Logo Questions Linux Laravel Mysql Ubuntu Git Menu
 

Allocating copy on write memory within a process

I have a memory segment which was obtained via mmap with MAP_ANONYMOUS.

How can I allocate a second memory segment of the same size which references the first one and make both copy-on write in Linux (Working Linux 2.6.36 at the moment)?

I want to have exactly the same effect as fork, just without creating a new process. I want the new mapping to stay in the same process.

The whole process has to be repeatable on both the origin and copy pages (as if parent and child would continue to fork).

The reason why I don't want to allocate a straight copy of the whole segment is because they are multiple gigabytes large and I don't want to use memory which could be copy-on-write shared.

What I have tried:

mmap the segment shared, anonymous. On duplication mprotect it to read-only and create a second mapping with remap_file_pages also read-only.

Then use libsigsegv to intercept write attempts, manually make a copy of the page and then mprotect both to read-write.

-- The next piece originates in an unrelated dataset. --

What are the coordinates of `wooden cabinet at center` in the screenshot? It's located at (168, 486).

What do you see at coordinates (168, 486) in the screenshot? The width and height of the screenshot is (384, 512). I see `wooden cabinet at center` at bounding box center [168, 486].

Does the trick, but is very dirty. I am essentially implementing my own VM.

Sadly mmaping /proc/self/mem is not supported on current Linux, otherwise a MAP_PRIVATE mapping there could do the trick.

Copy-on-write mechanics are part of the Linux VM, there has to be a way to make use of them without creating a new process.

As a note: I have found the appropriate mechanics in the Mach VM.

The following code compiles on my OS X 10.7.5 and has the expected behaviour: Darwin 11.4.2 Darwin Kernel Version 11.4.2: Thu Aug 23 16:25:48 PDT 2012; root:xnu-1699.32.7~1/RELEASE_X86_64 x86_64 i386

gcc version 4.2.1 (Based on Apple Inc. build 5658) (LLVM build 2336.11.00)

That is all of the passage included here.